OTTAWA — The pace of economic growth in Canada slowed in the third quarter as business investment spending fell and the growth in household spending slowed, raising questions about the future pace of interest rate hikes by the Bank of Canada.
The Canadian economy grew at an annualized pace of two per cent in the third quarter compared with 2.9 per cent in the second quarter, matching the expectations of economists, according to Thomson Reuters Eikon.
However, economists said the details in the latest reading of the economy showed troubling signs of weakness, adding that a separate report showed the economy ended the quarter on a weak note.
The Bank of Canada raised its key interest rate target in October to 1.75 per cent, its highest level in about a decade. Investor expectations are that the central bank will keep its key rate on hold when it makes its next scheduled rate announcement next week, but expectations had been that it would likely raise it in January.
Paul Ferley, assistant chief economist at Royal Bank, pointed to the decline in business investment and a larger-than-expected drop in residential investment as disappointing.
And Ferley said it looks like economic growth in the fourth quarter will be even slower.
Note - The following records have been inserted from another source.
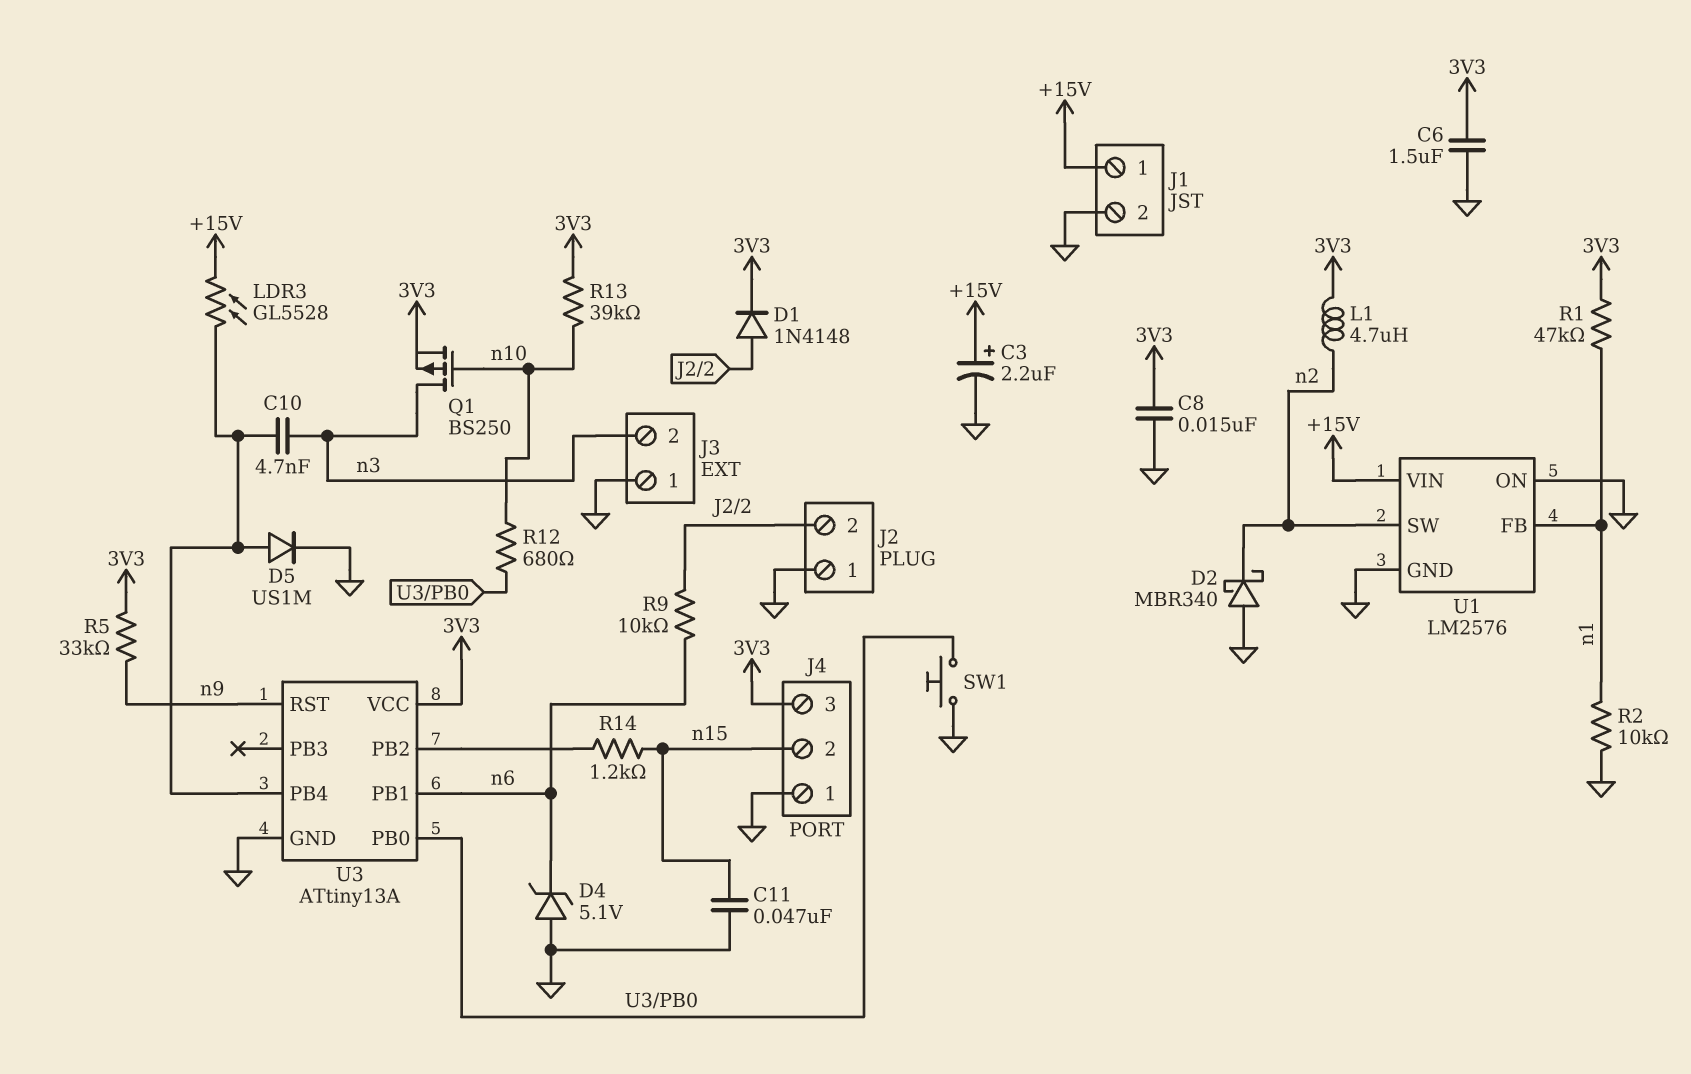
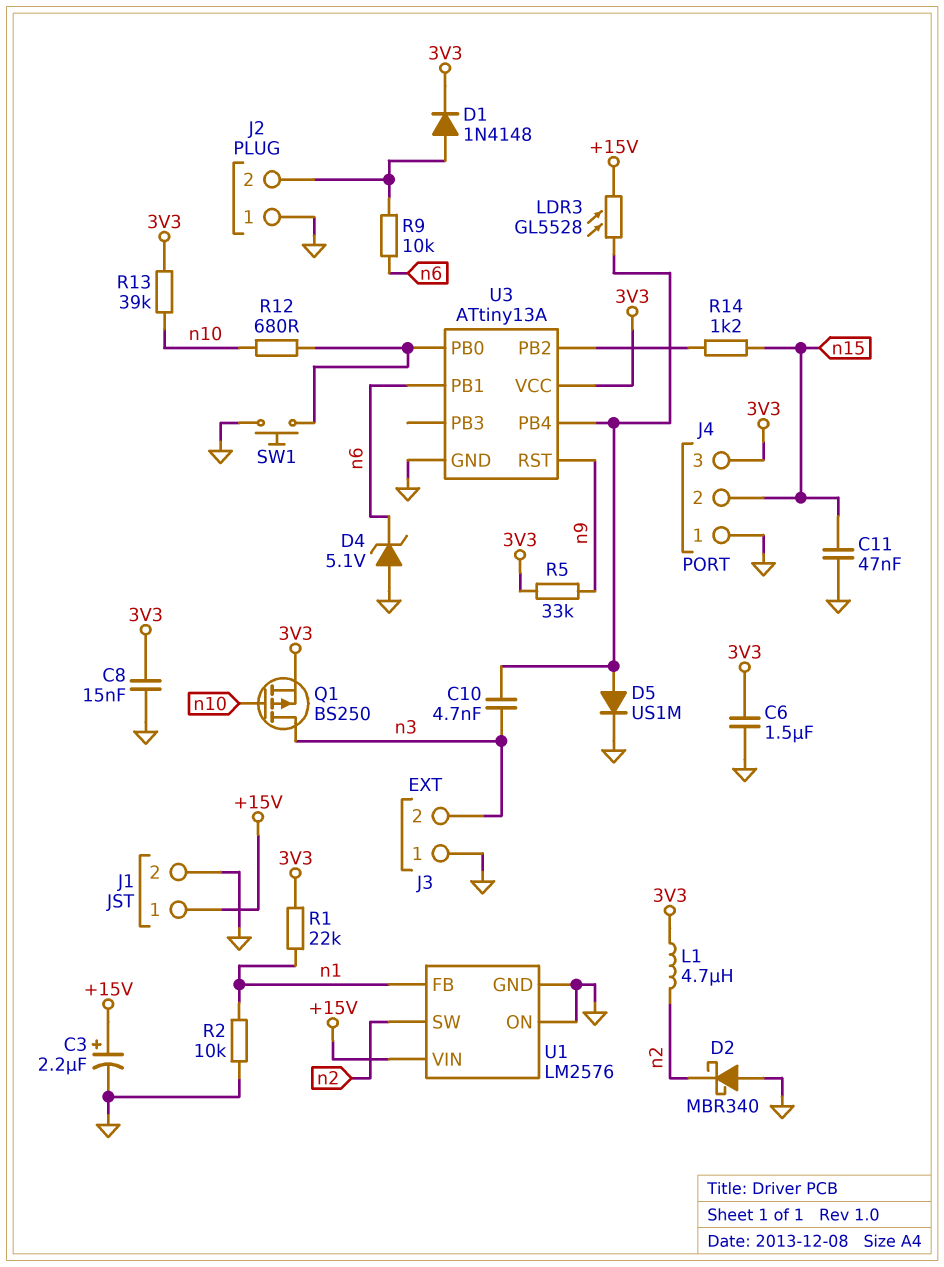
R1: 47k (3V3, n1) -> 22k (3V3, n1)

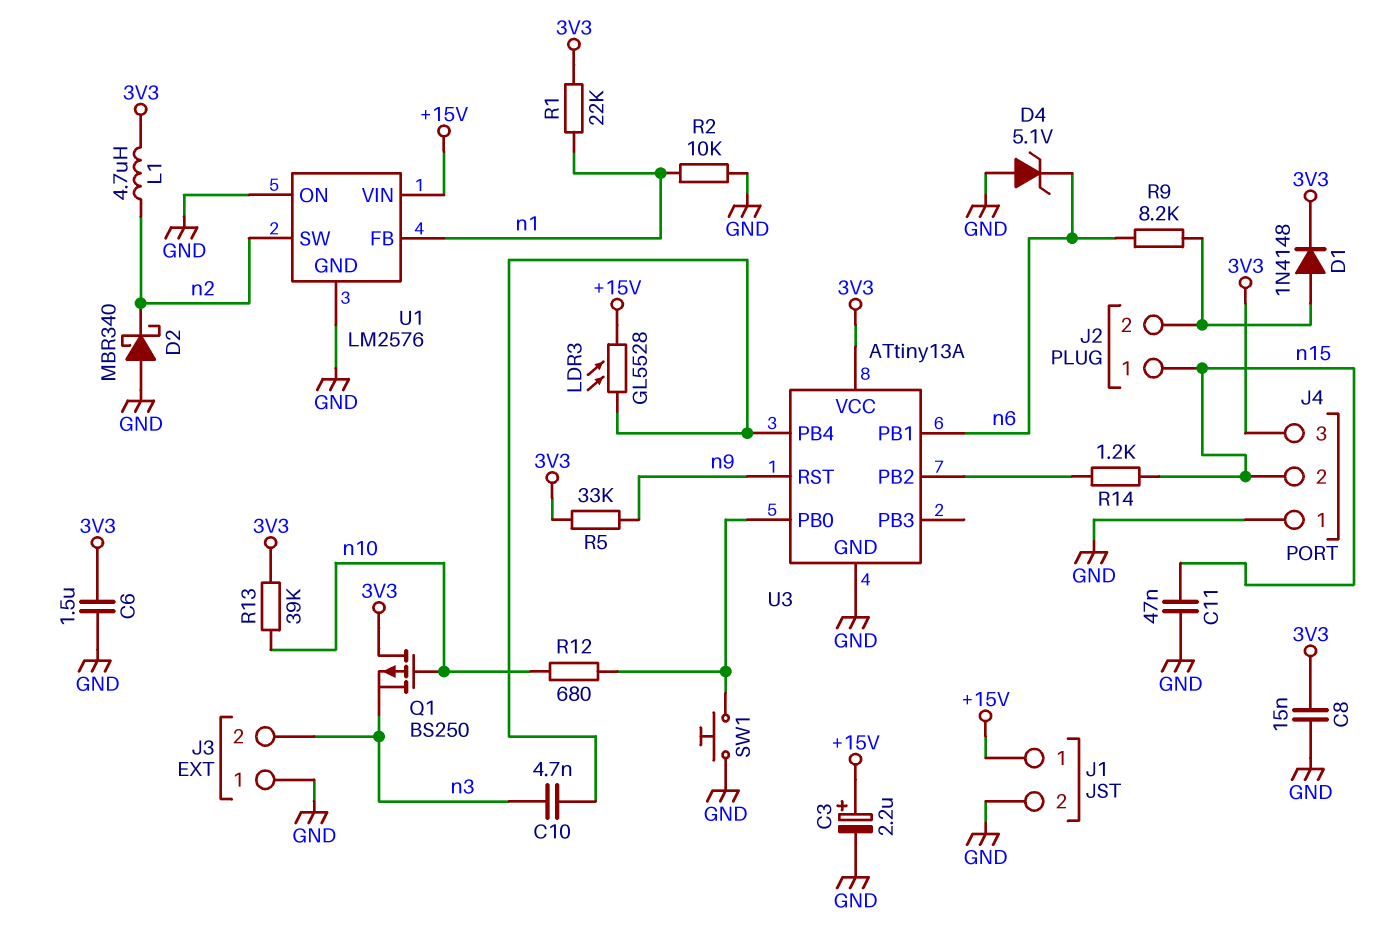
D5: diode US1M (A U3/PB4, K GND) -> none
J2 pin 1: GND -> n15
Q1: PMOS BS250 (G n10, D n3, S 3V3) -> PMOS BS250 (G n10, D 3V3, S n3)
R9: 10k (J2/2, n6) -> 8.2k (J2/2, n6)

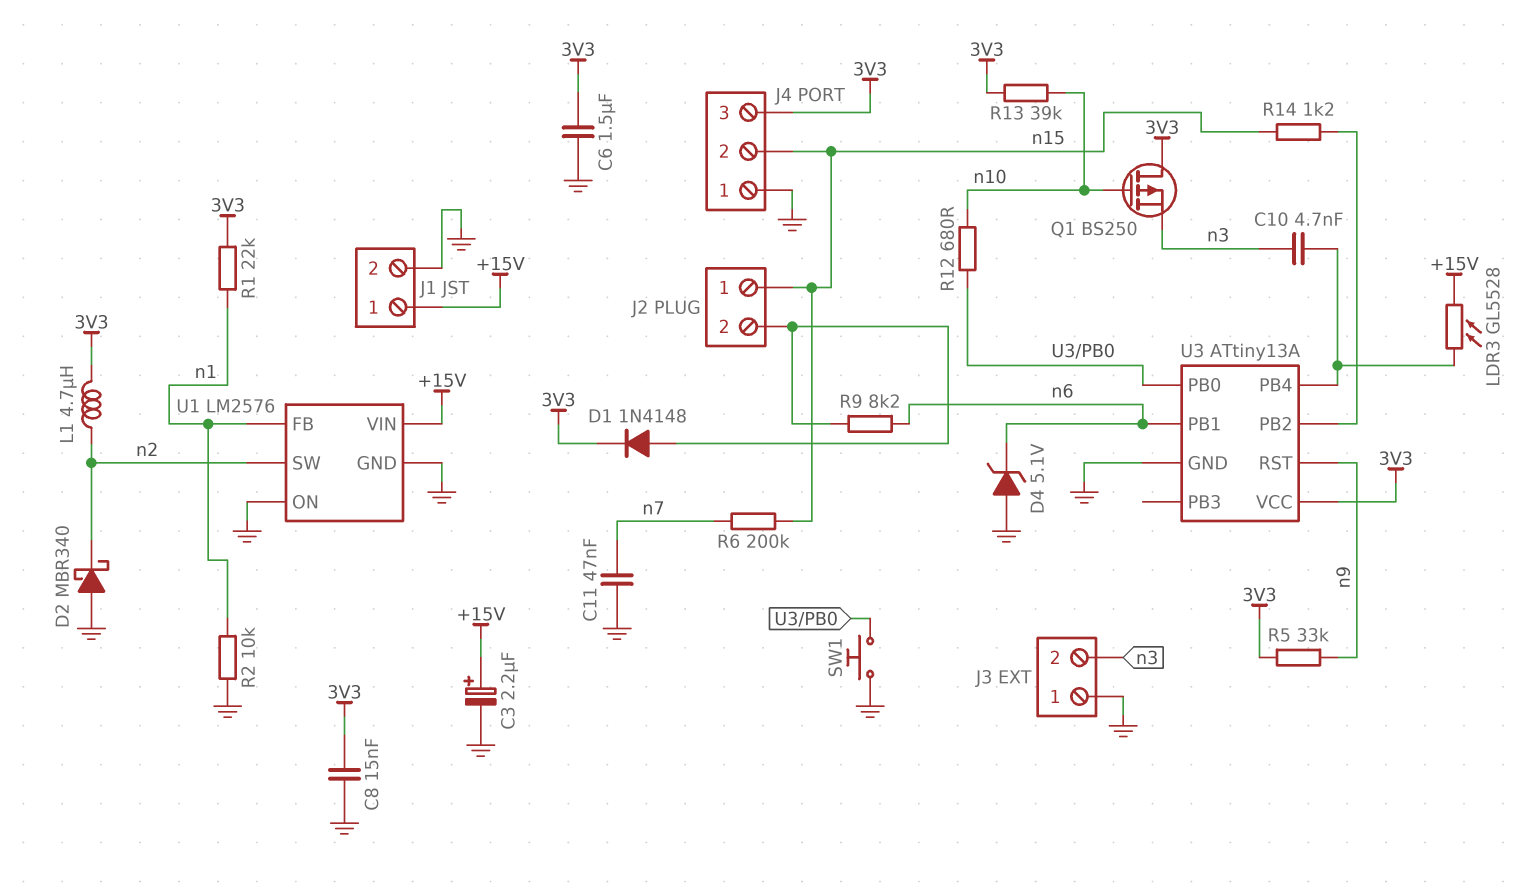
C11: 47nF (GND, n15) -> 47nF (GND, n7)
R6: none -> 200k (n7, n15)

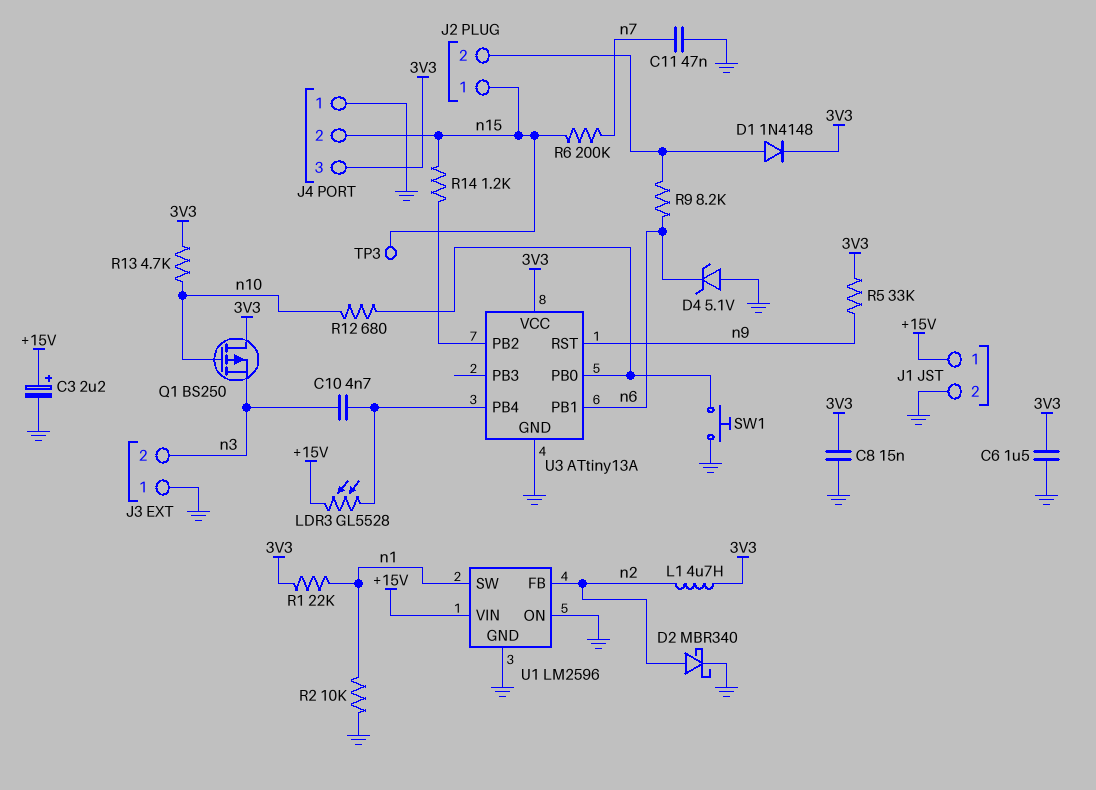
D2: schottky MBR340 (A GND, K n2) -> schottky MBR340 (A n2, K GND)
R13: 39k (3V3, n10) -> 4.7k (3V3, n10)
TP3: none -> test point (n15)
U1: LM2576 -> LM2596
U1 pin FB: n1 -> n2
U1 pin SW: n2 -> n1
“It is looking like right now that Q4 growth could closer to one per cent than two,” he said.
Ferley said he continues to expect an interest rate increase in the first quarter, but that it will be contingent on how the economy fares and if the slowing in the last three months of 2018 proves to be transitory.
The third quarter ended on a weak note as real gross domestic product edged down 0.1 per cent in September. Statistics Canada noted it was the first move lower after seven consecutive months of growth.
The agency attributed September’s decrease to lower output across all goods-producing industries which slipped 0.7 per cent. Services industries edged up 0.2 per cent.
Stephen Brown, senior Canada economist at Capital Economics, said the fourth quarter will get a bit of a boost from the resumption of the Syncrude facility and the inclusion of legalized marijuana in the statistics for the first time.
“But the bigger factor is that the economy faces big headwinds from lower oil prices and weak new home sales,” Brown wrote in a report.
“Both suggest that investment could fall further in the quarters ahead. That will give the Bank of Canada pause for thought and means that a January rate rise is looking less likely than it did a month ago.”
In the third quarter, spending on non-residential investment in buildings and engineering structures fell 1.3 per cent, as investment in the oil and gas sector slowed. Machinery and equipment investment by businesses fell 2.5 per cent.
Meanwhile, the growth in household spending slowed to 0.3 per cent in the quarter, compared with 0.6 per cent in the second quarter. The drop came as spending on durable goods fell 0.7 per cent, with spending on vehicle purchases falling 1.6 per cent.
Total residential investment also fell 1.5 per cent as spending on new home construction dropped 4.7 per cent, the largest decrease since the second quarter of 2009. Renovation spending fell two per cent, while ownership transfer costs rose 7.1 per cent.